Saturday, April 21 and Sunday, April 22

How could pouring cereal get complicated? See how competitors in the Rube Goldberg Machine Contest have put their minds to making it a mechanical marathon.

You may not know why you know his name. But you know the kind of hilariously complex machines that engineer and cartoonist Rube Goldberg diagrammed to accomplish even the simplest of tasks. If it doesn’t involve a sequence of flames, strings, pulleys, rodents, magnifying glasses and gravity, it’s no “Rube Goldberg machine.” His name is even an adjective in the dictionary, akin to “convoluted.”

  • Saturday, April 21 and Sunday, April 22. Contest viewing opens at noon. Speakers: 2 and 3 p.m.
  • For all ages.

Imaginatively Involved

Now in its 30th year, the Rube Goldberg Machine Contest challenges students of all ages to devise and build their own convoluted contraptions to solve a simple “problem.” This year’s competition challenge: Pour a Bowl of Cereal.

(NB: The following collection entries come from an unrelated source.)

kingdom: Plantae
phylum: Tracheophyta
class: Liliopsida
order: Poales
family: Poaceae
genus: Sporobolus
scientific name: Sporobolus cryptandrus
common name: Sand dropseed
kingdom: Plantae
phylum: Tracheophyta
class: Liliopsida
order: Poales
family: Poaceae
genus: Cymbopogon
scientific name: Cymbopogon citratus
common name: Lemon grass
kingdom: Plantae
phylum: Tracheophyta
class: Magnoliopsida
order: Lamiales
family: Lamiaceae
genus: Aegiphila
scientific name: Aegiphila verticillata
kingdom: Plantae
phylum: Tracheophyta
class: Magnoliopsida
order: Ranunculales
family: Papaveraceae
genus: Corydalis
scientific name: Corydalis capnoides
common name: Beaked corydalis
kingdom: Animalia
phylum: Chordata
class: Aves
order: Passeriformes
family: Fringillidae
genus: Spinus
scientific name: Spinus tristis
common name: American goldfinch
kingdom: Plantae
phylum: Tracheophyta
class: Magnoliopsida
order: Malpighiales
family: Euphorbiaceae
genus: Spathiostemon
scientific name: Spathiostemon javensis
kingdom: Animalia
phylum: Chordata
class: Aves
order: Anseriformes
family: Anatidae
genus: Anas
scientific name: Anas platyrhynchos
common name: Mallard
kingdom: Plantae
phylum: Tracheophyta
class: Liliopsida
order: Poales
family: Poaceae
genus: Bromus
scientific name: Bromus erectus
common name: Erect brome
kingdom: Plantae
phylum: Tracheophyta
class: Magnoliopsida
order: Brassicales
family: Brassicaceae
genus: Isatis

MSI is proud to host this year’s Contest Finals over two days, April 21 and 22. Museum guests are welcome to meet the competitors and see the machines they designed to swing, burn, catapult, scurry, roll and hammer their way to the top. Cereal will be spilled—let the flakes fall where they may.


Special Guests

Both days of the Rube Goldberg Machine Contest Finals will also feature these special guests:

Jennifer George will present a personal look at her grandfather, Rube Goldberg, from his early San Francisco years to his rise to the top of his field in cartooning in New York City. She will also discuss his legacy for future generations, and will take your questions.

Saturday and Sunday at 2:00 p.m. (West Pavilion Auditorium)

Ed Steckley is a Reuben Award-winning illustrator in New York City, specializing in illustration for children books, product packaging and advertising. He is also the illustrator of the new book, Rube Goldberg’s Simple Normal Humdrum School Day.

Saturday and Sunday at 2:00 p.m. (West Pavilion)

Joseph Herscher has built useless machines viewed by millions on YouTube and television. He’ll talk about his creative process and explore the magic behind Rube Goldberg machines. Why are people mesmerized watching familiar objects used in unfamiliar and playful ways?

Saturday and Sunday at 3:00 p.m. (West Pavilion Auditorium)

Included with Museum Entry

The contest and special guests are free with Museum Entry. The contest opens to the public at noon on both days.

Allergen Information

Products containing peanuts will be exposed in this area.